Treatment Approaches
Treat Underlying Conditions First
When secondary BMS has a clear cause, treating that cause directly offers the best chance at real relief. This may include correcting nutrient shortages, managing GERD, fixing dry mouth, treating thrush, or adjusting dentures. These steps should come before stronger drugs aimed at the burning itself.
Medications for Primary BMS
When nerve dysfunction drives the burning, several medication categories have shown results. Low-dose tricyclic antidepressants — amitriptyline and nortriptyline — ease nerve pain through mechanisms that do not depend on their antidepressant effect. Gabapentin and pregabalin, which calm nerve signaling, also reduce neuropathic burning in some patients.
Topical treatments offer a different angle. A clonazepam rinse — swished and spit out, not swallowed — has shown strong results in BMS trials. Capsaicin rinses work by dulling the TRPV1 pain receptors over time. They may burn more at first before they reduce burning with regular use. Topical lidocaine or benzocaine gels offer short-term numbing for flare-ups. Alpha-lipoic acid, a natural antioxidant, has shown some benefit in BMS research, especially for cases with a nerve component.
Diet Changes
Avoiding foods and drinks that worsen the burning can cut symptom intensity even when the root cause has not been addressed. The most common offenders are:
- Hot foods and liquids
- Spicy foods
- Acidic foods (citrus, tomatoes, vinegar)
- Alcohol
- Caffeine
Many patients find that cool or room-temperature foods are easier on the mouth than hot ones. A symptom diary that tracks foods alongside symptom intensity helps spot personal triggers that may not fit the general pattern.
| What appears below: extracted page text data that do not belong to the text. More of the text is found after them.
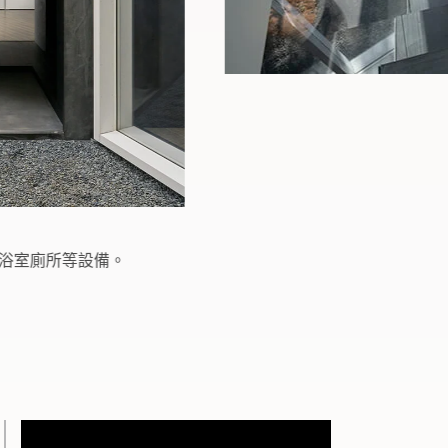
種滿植物後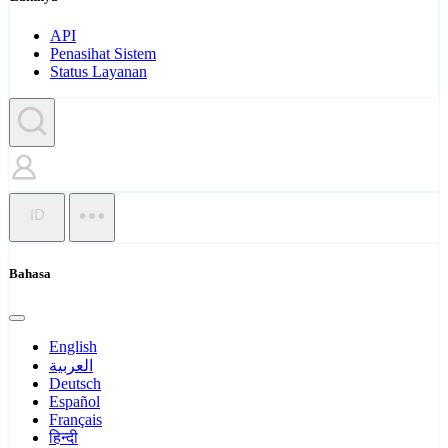
API
Penasihat Sistem
Status Layanan
ID
Bahasa
English
العربية
Deutsch
Español
Français
हिन्दी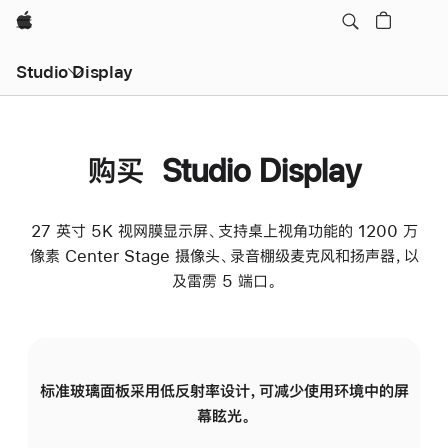
Apple
Studio Display
购买 Studio Display
27 英寸 5K 视网膜显示屏、支持桌上视角功能的 1200 万
像素 Center Stage 摄像头、录音棚级麦克风和扬声器，以
及雷雳 5 端口。
标准玻璃面板采用低反射率设计，可减少使用环境中的屏
纳
幕眩光。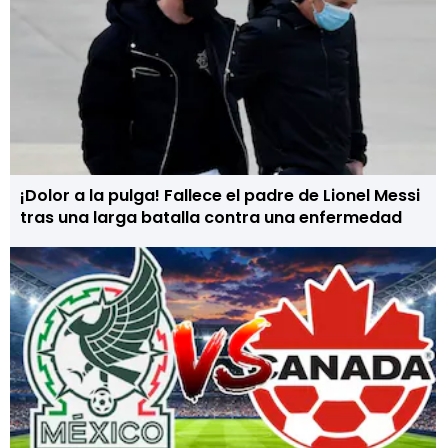
¡Dolor a la pulga! Fallece el padre de Lionel Messi
tras una larga batalla contra una enfermedad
Cognitive Behavioral Therapy
CBT is one of the most evidence-backed non-drug options for BMS. It targets the mental side of chronic pain — the worry about symptoms, the catastrophic thoughts that amplify pain, and the habits that build up around pain management. CBT does not erase the physical source of the pain. But it consistently cuts the pain’s impact on daily life and quality of life.
Stress and Anxiety Management
Calming practices reduce the body’s stress response, which can amplify nerve pain. Mindfulness meditation, progressive muscle relaxation, deep breathing, yoga, and guided imagery all help. Building a steady stress practice alongside other treatments creates a more rounded approach to managing BMS than medication alone.
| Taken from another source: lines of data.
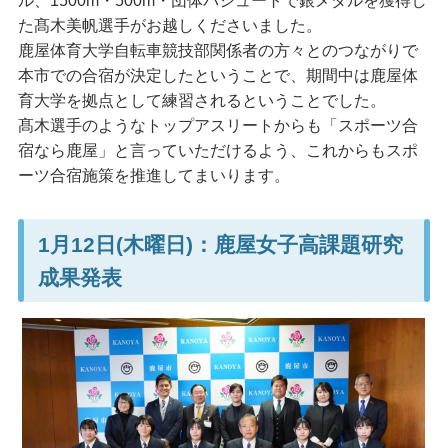
ル、1500m・500m・団体パシュートで銀メダルを獲得し
た髙木美帆選手がお越しくださいました。
鹿屋体育大学自転車競技部関係者の方々とのつながりで
本市での合宿が決定したということで、期間中は鹿屋体
育大学を拠点として練習されるということでした。
髙木選手のようなトップアスリートからも「スポーツ合
宿なら鹿屋」と言っていただけるよう、これからもスポ
ーツ合宿施策を推進してまいります。
1月12日(木曜日)：鹿屋女子高課題研究
成果発表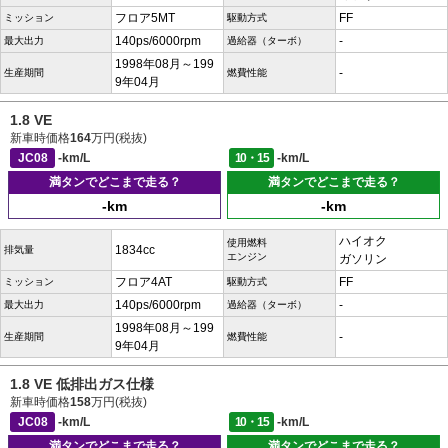
フロア5MT
FF
ミッション
駆動方式
140ps/6000rpm
-
最大出力
過給器（ターボ）
1998年08月～199
-
生産期間
燃費性能
9年04月
1.8 VE
新車時価格
164
万円(税抜)
JC08
-km/L
10・15
-km/L
満タンでどこまで走る？
満タンでどこまで走る？
-km
-km
ハイオク
使用燃料
1834cc
排気量
エンジン
ガソリン
フロア4AT
FF
ミッション
駆動方式
140ps/6000rpm
-
最大出力
過給器（ターボ）
1998年08月～199
-
生産期間
燃費性能
9年04月
1.8 VE 低排出ガス仕様
新車時価格
158
万円(税抜)
JC08
-km/L
10・15
-km/L
満タンでどこまで走る？
満タンでどこまで走る？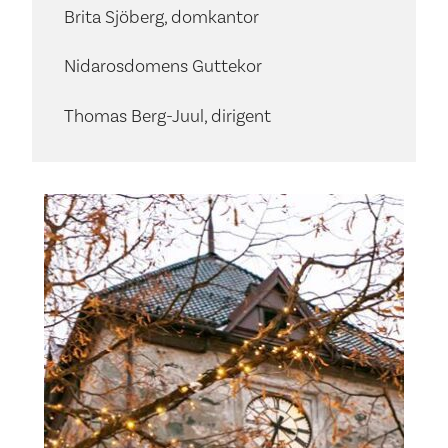
Brita Sjöberg, domkantor
Nidarosdomens Guttekor
Thomas Berg-Juul, dirigent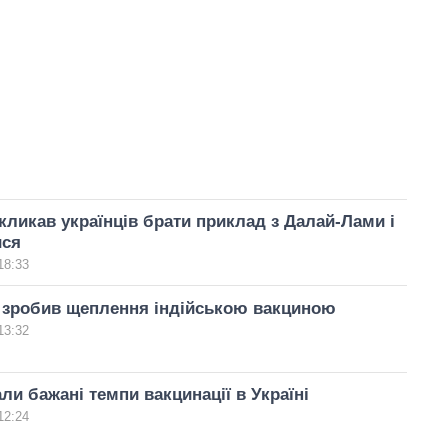
кликав українців брати приклад з Далай-Лами і
ися
18:33
 зробив щеплення індійською вакциною
13:32
ли бажані темпи вакцинації в Україні
12:24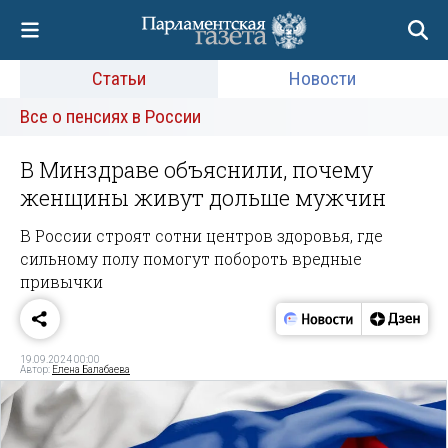
Статьи
Новости
Все о пенсиях в России
В Минздраве объяснили, почему
женщины живут дольше мужчин
В России строят сотни центров здоровья, где
сильному полу помогут побороть вредные
привычки
19.09.2024 00:00
Автор:
Елена Балабаева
Living With Burning Mouth Syndrome
BMS can be hard to live with, especially before diagnosis when the cause stays unclear and treatment has not begun. Connecting with a healthcare provider who takes the condition seriously — ideally one with experience in oral medicine, chronic pain, or nerve conditions — makes a real difference in outcomes.
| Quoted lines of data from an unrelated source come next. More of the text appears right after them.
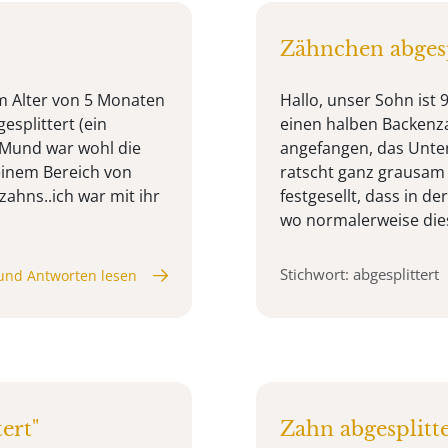
Zähnchen abgesp
im Alter von 5 Monaten
Hallo, unser Sohn ist
splittert (ein
einen halben Backenza
m Mund war wohl die
angefangen, das Unter
 einem Bereich von
ratscht ganz grausam
ahns..ich war mit ihr
festgesellt, dass in d
wo normalerweise diese
Stichwort: abgesplittert
und Antworten lesen
ert"
Zahn abgesplitte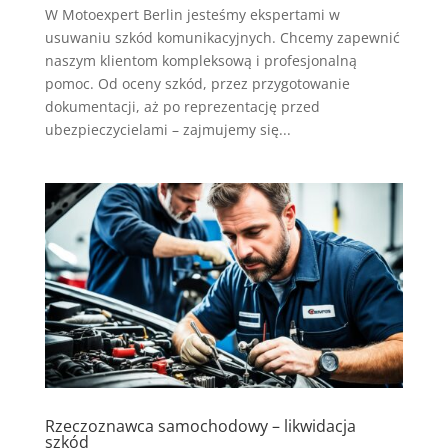
W Motoexpert Berlin jesteśmy ekspertami w
usuwaniu szkód komunikacyjnych. Chcemy zapewnić
naszym klientom kompleksową i profesjonalną
pomoc. Od oceny szkód, przez przygotowanie
dokumentacji, aż po reprezentację przed
ubezpieczycielami – zajmujemy się...
Rzeczoznawca samochodowy – likwidacja
szkód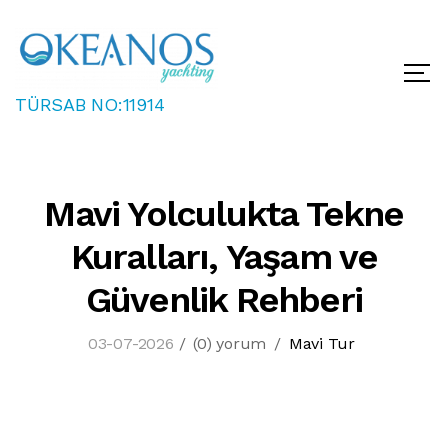
TÜRSAB NO:11914
Mavi Yolculukta Tekne
Kuralları, Yaşam ve
Güvenlik Rehberi
03-07-2026
/
(0) yorum
/
Mavi Tur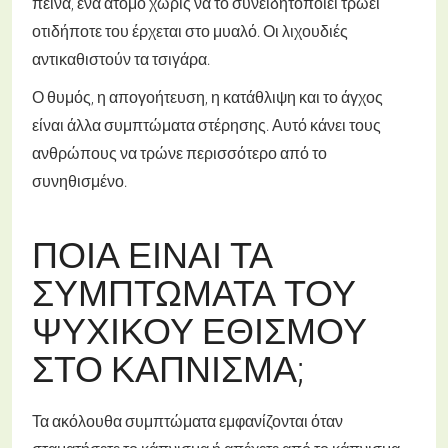
πείνα, ένα άτομο χωρίς να το συνειδητοποιεί τρώει
οτιδήποτε του έρχεται στο μυαλό. Οι λιχουδιές
αντικαθιστούν τα τσιγάρα.
Ο θυμός, η απογοήτευση, η κατάθλιψη και το άγχος
είναι άλλα συμπτώματα στέρησης. Αυτό κάνει τους
ανθρώπους να τρώνε περισσότερο από το
συνηθισμένο.
ΠΟΙΑ ΕΊΝΑΙ ΤΑ
ΣΥΜΠΤΏΜΑΤΑ ΤΟΥ
ΨΥΧΙΚΟΎ ΕΘΙΣΜΟΎ
ΣΤΟ ΚΆΠΝΙΣΜΑ;
Τα ακόλουθα συμπτώματα εμφανίζονται όταν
A few daily habits help support the mouth while you work through treatment. Keep up with careful oral hygiene to protect gum and mucosal health. Choose a mild, SLS-free toothpaste to reduce irritation on already-sensitive tissue. Stay well-hydrated to support saliva flow. Avoid tobacco and alcohol, which are two strong oral irritants.
Many patients with BMS see real improvement over time with the right plan — though “right” varies based on whether the case is primary or secondary and which factors drive it. A personal, step-by-step approach that addresses real causes and supports overall nervous system and mental health offers the best path to lasting relief.